I really loved reading what I could, The Famous Five and all that. But I really got into reading when I moved to London, and started reading books by gay authors; Oscar Wilde, of course, and then stuff like A Boy's Own Story by Edmund White and so on. I suppose I was trying to find my tribe as it were and part of that was through literature. In London there was a freer head space to do that I think.
Years later, and up until recently in fact, I was on the panel of Pat Kenny's Easons Book Club on Newstalk. The great thing about the book club, was that I read things I never would have dreamed of reading. It really introduced me to different types of literature. And as part of that there was a book that I read recently which was The Heart's Invisible Furies by John Boyne.
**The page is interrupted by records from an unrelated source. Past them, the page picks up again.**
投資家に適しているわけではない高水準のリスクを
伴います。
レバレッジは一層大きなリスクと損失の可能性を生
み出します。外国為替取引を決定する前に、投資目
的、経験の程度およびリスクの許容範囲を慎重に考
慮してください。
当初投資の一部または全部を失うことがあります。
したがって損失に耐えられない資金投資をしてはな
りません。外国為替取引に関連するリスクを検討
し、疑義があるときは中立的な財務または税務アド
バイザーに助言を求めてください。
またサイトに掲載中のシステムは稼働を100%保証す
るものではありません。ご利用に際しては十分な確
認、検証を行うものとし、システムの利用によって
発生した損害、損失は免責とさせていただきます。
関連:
It's a book that I really loved and the one that stands out in terms of this question of a book that, maybe didn't change my life as such, but certainly made a huge impression on me.
I had read The Boy in the Striped Pyjamas and a book of short stories by him, so he was on my radar and every time I read something I'd say to myself 'God, that's really impressive writing'.
When I read it, it really changed my view of the world as writing should do and it changed the way that I might think about writing myself. I have written two novels, so it's great to see how another author works and his view of the world. This novel examines how fragile people are and how people overcome really challenging childhoods; something I could really relate to growing up gay on the Falls Road.
The Heart's Invisible Furies starts in 1940s Ireland and works its way to the present day. It tells the story of Cyril Avery who, having been given up by his teenage mother, is adopted by a well-off Dublin couple. The book examines friendship, fortune and the struggles of growing up gay in a society that detests homosexuality or maybe even denies its very existence.
I just love where he went with this book and examined issues around how fickle people are, how money-motivated people are and how ultimately that leads to great loneliness.
I think John Boyne really has a way of telling stories that maybe changes how you look at the world.
I remember when I read it it was really hard to put down. It was one of those books where you were, 'God, what's going to happen next?', and suddenly it's three o'clock in the morning.
After I read it, I heard him read from it at the Edinburgh Book Festival which gave me another take on it. That's another thing, he is a brilliant reader too. I find him a really inspiring person.